Secondary outcome measurements also demonstrated improvements in retinal anatomy supportive of the primary result of improvement in visual acuity. These secondary outcomes included reductions in central subfield thickness (CST), subretinal fluid and intraretinal fluid, and greater decreases in total lesion area and choroidal neovascularisation (CNV) area.
A number of pre-specified and exploratory analyses were also incorporated into the Phase 2b trial design in order to identify those wet AMD patients who may respond best to OPT-302. The Phase 2b trial randomized patients with a broad range of lesion morphologies including occult, minimally classic and predominantly classic lesions. Typically occult and minimally classic lesions do not respond as well to anti-VEGF-A therapy as predominantly classic lesions. In Opthea’s Phase 2b trial, patients with occult and minimally classic lesions treated with OPT-302 combination therapy experienced greater improvement in visual acuity compared to ranibizumab alone. This suggests that greater activity of OPT-302 is observed in lesion-types considered more difficult to treat with anti-VEGF-A therapy and with the highest unmet need.

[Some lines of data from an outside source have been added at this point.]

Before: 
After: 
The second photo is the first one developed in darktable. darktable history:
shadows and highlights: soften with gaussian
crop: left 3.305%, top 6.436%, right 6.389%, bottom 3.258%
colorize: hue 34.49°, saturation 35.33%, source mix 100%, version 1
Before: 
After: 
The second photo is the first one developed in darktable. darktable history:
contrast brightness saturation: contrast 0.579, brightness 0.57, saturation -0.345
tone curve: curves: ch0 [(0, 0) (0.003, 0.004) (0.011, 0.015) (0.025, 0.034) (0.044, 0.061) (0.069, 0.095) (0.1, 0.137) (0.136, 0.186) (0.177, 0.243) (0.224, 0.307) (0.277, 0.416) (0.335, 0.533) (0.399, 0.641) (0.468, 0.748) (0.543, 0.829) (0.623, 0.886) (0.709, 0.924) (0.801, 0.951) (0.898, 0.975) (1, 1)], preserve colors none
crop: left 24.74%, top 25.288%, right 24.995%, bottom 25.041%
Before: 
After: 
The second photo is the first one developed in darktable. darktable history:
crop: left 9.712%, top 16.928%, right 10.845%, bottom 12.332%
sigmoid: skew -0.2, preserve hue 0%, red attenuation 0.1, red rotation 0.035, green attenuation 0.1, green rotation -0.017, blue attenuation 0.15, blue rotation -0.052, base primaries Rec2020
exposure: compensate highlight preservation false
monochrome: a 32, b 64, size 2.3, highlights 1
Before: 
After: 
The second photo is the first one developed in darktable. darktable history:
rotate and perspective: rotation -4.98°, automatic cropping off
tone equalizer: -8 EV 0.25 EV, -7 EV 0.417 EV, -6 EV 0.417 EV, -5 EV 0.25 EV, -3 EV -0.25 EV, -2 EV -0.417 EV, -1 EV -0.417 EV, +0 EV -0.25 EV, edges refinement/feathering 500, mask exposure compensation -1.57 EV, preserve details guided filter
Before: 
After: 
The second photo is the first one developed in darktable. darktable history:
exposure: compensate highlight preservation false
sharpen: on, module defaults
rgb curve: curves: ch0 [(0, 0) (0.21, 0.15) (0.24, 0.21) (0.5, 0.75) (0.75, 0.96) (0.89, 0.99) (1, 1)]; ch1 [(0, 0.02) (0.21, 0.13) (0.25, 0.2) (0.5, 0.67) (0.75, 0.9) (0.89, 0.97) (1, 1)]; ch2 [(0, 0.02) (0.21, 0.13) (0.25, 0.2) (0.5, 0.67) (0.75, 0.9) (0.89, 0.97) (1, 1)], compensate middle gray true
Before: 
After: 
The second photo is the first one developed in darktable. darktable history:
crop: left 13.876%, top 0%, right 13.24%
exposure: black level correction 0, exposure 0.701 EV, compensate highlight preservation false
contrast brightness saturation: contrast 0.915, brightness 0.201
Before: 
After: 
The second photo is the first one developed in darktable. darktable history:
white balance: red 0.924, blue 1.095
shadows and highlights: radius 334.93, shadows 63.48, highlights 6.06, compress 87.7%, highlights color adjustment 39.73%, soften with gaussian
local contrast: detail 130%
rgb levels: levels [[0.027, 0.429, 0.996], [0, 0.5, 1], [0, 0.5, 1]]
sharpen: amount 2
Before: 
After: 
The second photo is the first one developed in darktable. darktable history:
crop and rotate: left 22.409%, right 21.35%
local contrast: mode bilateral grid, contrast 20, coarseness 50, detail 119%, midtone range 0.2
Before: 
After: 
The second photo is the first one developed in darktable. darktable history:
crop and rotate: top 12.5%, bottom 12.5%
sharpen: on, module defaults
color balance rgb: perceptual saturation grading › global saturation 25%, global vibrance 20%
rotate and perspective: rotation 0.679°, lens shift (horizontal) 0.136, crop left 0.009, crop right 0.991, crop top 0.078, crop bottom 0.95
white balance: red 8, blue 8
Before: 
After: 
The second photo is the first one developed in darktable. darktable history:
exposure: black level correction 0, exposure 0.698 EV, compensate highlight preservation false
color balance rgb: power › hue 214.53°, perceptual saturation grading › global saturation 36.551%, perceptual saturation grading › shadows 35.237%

The Phase 2b clinical trial data confirmed the favorable tolerability profile of OPT-302. Opthea has extensive global clinical dosing experience demonstrating a favorable tolerability profile following repeated intravitreal administration of OPT-302 in ~400 patients, with over 1,800 doses of OPT-302 administered across three international clinical studies in two disease indications and in combination with the two leading standard of care anti-VEGF-A therapies, Lucentis® (ranibizumab) and Eylea® (aflibercept).
Overall, the results from these clinical trials with OPT-302 demonstrate potential to improve vision gains and reduce vision loss in patients with wet AMD.